SQL查询计算两个表之间的关系

时间:2015-10-16 02:09:34

标签: sql

我有两个带有用户ID的表,另一个表通过存储两个用户ID来表示两个用户之间的关系。如何计算两个用户之间的相互关系,相互关系定义为两个用户都有关系的用户数。

例如,如果我有:

3 - 4
1 - 4
3 - 6
5 - 6
2 - 6
1 - 6

我希望我的查询返回(按顺序)

User1    User2  MutualCount
  1    |    3   |    2
  2    |    3   |    1
  1    |    2   |    1
  1    |    5   |    1
  2    |    5   |    1
  4    |    6   |    1
  3    |    5   |    1

等等......

我正在考虑User1 / User2的某种内部连接,但我无法弄清楚ON部分如何工作,也无法知道如何存储和返回计数。

我很感激任何帮助!

我用它来提取任何两个用户的所有相互关系,但我还没有找到一种方法为所有用户做到这一点

SELECT b.userid,
FROM user b, user c, relation f
WHERE c.user_id = <user id here>
AND (c.user_id = f.user1_id OR c.user_id = f.user2_id)
AND (b.user_id = f.user1_id OR b.user_id = f.user2_id)
INTERSECT
SELECT b.user_id
FROM user b, user c, relation f
WHERE c.user_id = <user id here>
AND (c.user_id = f.user1_id OR c.user_id = f.user2_id)
AND (b.user_id = f.user1_id OR b.user_id = f.user2_id);

3 个答案:

答案 0 :(得分:0)

编辑: 我把它当作第一次尝试出门,尽管它应该立刻显而易见,它无法正常工作。 (例如,第1列和第2列中的任何值都不是完全不相交的,甚至永远不会匹配。

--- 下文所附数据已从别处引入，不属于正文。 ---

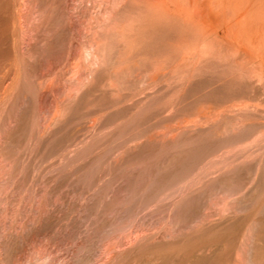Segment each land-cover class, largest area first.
Wrapping results in <instances>:
<instances>
[{"label":"rangeland","instance_id":"1","mask_svg":"<svg viewBox=\"0 0 264 264\" xmlns=\"http://www.w3.org/2000/svg\"><path fill=\"white\" fill-rule=\"evenodd\" d=\"M159 1L0 0V264H264V0Z\"/></svg>","mask_w":264,"mask_h":264},{"label":"bare ground","instance_id":"2","mask_svg":"<svg viewBox=\"0 0 264 264\" xmlns=\"http://www.w3.org/2000/svg\"><path fill=\"white\" fill-rule=\"evenodd\" d=\"M159 1V0H158ZM171 1V0H170ZM258 1V0H257ZM153 2V1H152ZM156 2V1H155ZM154 2V3H155ZM159 2H161V1H159ZM175 2V1H174ZM154 3H152V4H154ZM163 3V2H162ZM165 3H166V0H165ZM165 3H163V4H160V5H162V7H163V5L165 4ZM226 3V2H225ZM250 3V2H249ZM149 4H151L150 2H149ZM151 4V5H152ZM155 4H157V3H155ZM154 4V6L156 7L157 5H155ZM170 4V3H169ZM158 5H159V3H158ZM166 6H167V3L165 4ZM206 5V4H205ZM153 6V5H152ZM177 7H178V5H177ZM177 7H176V9H177ZM198 7V6H197ZM160 8H161V6H160ZM167 8H169V6L167 7ZM205 8V7H204ZM147 9V8H146ZM162 9V8H161ZM175 9V8H174ZM209 9V8H208ZM252 9V8H251ZM167 10V12H168V9H166ZM165 10V11H166ZM194 10V9H193ZM176 11H178V9L176 10ZM175 12V11H174ZM179 12V11H178ZM168 13H170V12H168ZM175 13H177V12H175ZM215 13V12H214ZM214 15V14H213ZM207 17V16H206ZM194 18V17H193ZM196 18V17H195ZM197 22H198V20H197ZM238 22V21H237ZM190 23V22H189ZM208 24V23H207Z\"/></svg>","mask_w":264,"mask_h":264}]
</instances>
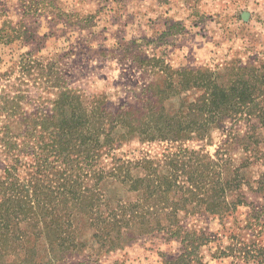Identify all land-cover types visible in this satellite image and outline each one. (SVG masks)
Masks as SVG:
<instances>
[{
  "label": "rangeland",
  "instance_id": "1",
  "mask_svg": "<svg viewBox=\"0 0 264 264\" xmlns=\"http://www.w3.org/2000/svg\"><path fill=\"white\" fill-rule=\"evenodd\" d=\"M181 70L209 71L220 87L245 84L254 101L236 113L220 111L222 121L208 125L203 140L140 142L116 129L99 167L158 161L180 149L214 158L226 146L222 163L231 172L240 168L246 205L221 215L180 212L184 231L203 238L187 264H264V0H0V136L19 129L16 120L50 108L49 81L57 76L113 117L142 116L167 88L165 110L175 114L204 94L181 87L173 93L169 85L177 87ZM4 165L0 159V173ZM98 188L110 208L138 198L108 177ZM75 224L85 248L63 264H166L190 249L172 228L108 251L85 221Z\"/></svg>",
  "mask_w": 264,
  "mask_h": 264
},
{
  "label": "trees",
  "instance_id": "2",
  "mask_svg": "<svg viewBox=\"0 0 264 264\" xmlns=\"http://www.w3.org/2000/svg\"><path fill=\"white\" fill-rule=\"evenodd\" d=\"M43 66L38 68L41 80ZM176 74L177 87L169 85L173 93L178 87L194 88L202 89L203 96L168 114L165 88L142 116L121 111L115 117L100 110V103L88 105L61 76L52 77L50 108L41 106L16 120L19 129H7L0 136V159L5 163L0 173V264H63L85 248L75 224L82 221L96 244L108 251L175 228L171 233L182 235L181 242L191 250L166 264H187L203 238L184 231L179 213L187 215L192 208L221 215L246 205L240 168L231 172L222 163L226 146L218 147L214 158L180 149L158 161L119 159L107 172L99 167L101 157L116 143V129L140 142L203 140L210 137L208 125L222 121L220 111L236 113L254 101L251 87H220L209 71ZM107 177L138 198L110 208L98 188ZM228 196L234 197L231 202Z\"/></svg>",
  "mask_w": 264,
  "mask_h": 264
}]
</instances>
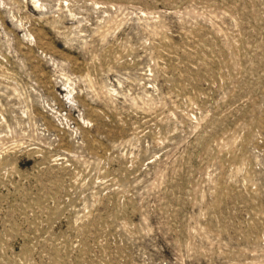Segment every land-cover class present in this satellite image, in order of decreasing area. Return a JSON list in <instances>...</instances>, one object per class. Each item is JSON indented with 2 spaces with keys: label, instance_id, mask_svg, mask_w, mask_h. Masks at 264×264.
I'll return each mask as SVG.
<instances>
[{
  "label": "rangeland",
  "instance_id": "obj_1",
  "mask_svg": "<svg viewBox=\"0 0 264 264\" xmlns=\"http://www.w3.org/2000/svg\"><path fill=\"white\" fill-rule=\"evenodd\" d=\"M0 264H264V0H0Z\"/></svg>",
  "mask_w": 264,
  "mask_h": 264
}]
</instances>
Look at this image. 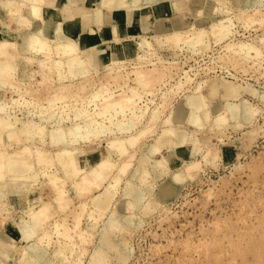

)

也许这个?:

select
    case when mr1.user1 < mr2.user2 then mr1.user1 else mr2.user2 end as User1,
    case when mr1.user1 < mr2.user2 then mr2.user2 else mr1.user1 end as User2,
    count(*) as MutualCount
from
    mr mr1 inner join mr mr2 on mr1.user2 = mr2.user1
group by
    mr1.user1, mr2.user2
order by
    case when mr1.user1 < mr2.user2 then mr1.user1 else mr2.user2 end,
    case when mr1.user1 < mr2.user2 then mr2.user2 else mr1.user1 end

@Joel这个问题比起初看起来有点棘手。普通用户可以在两列中的任何一列中,我们都没有处理过。这就是case表达式所在的位置。我相信正确的解决方案如下:

select
    mr1.user1,
    case when mr1.user2 <> mr2.user1 then mr2.user1 else mr2.user2 end as user2,
    count(*) as MutualCount
from
    mr mr1 inner join mr mr2
        on      mr1.user2 in (mr2.user1, mr2.user2) /* match either user... */
            and mr1.user1 <> mr2.user1 /* ...but not when it's the same row */
where
    mr1.user1 < case when mr1.user2 <> mr2.user1 then mr2.user1 else mr2.user2 end
group by
    mr1.user1,
    case when mr1.user2 <> mr2.user1 then mr2.user1 else mr2.user2 end
order by
    mr1.user1,
    case when mr1.user2 <> mr2.user1 then mr2.user1 else mr2.user2 end

http://sqlfiddle.com/#!3/7e652/15

您也可以使用此相同的联接来查找常用用户。只需删除group bycount()

答案 1 :(得分:0)

SELECT user1Id, user2ID, COUNT(*) MutualCount
FROM UserVsUser
GROUP BY user1Id, user2ID
ORDER BY MutualCount DESC

UserVsUser是表示两个用户之间关系的表。

答案 2 :(得分:0)

这将帮助你完成大部分工作:

SELECT r1.user1_id As User1, r2.user1_id As User2, count(*) As MutualCount
FROM relation r1 
INNER JOIN relation r2 ON r1.user2_id = r2.user2_id AND r1.user1_id < r2.user1_id
GROUP BY r1.user1_Id, r2.user1_id
ORDER BY count(*) DESC;

这应该产生与当前接受的答案类似的结果,但代码更少,执行速度更快。

  

SQLFiddle

我从示例数据中了解为什么对(1,3)的计数为2,以及对(2,3)(1,2)和{{1}对的原因所有产生(1,5)。但是,我从示例中无法理解为什么1(1,4)(1,6)会在结果中显示,尤其是在(3,4)(2,6)和示例结果中的(3,6) 。如果你能解释一下,我有一些想法可以填补缺失的部分。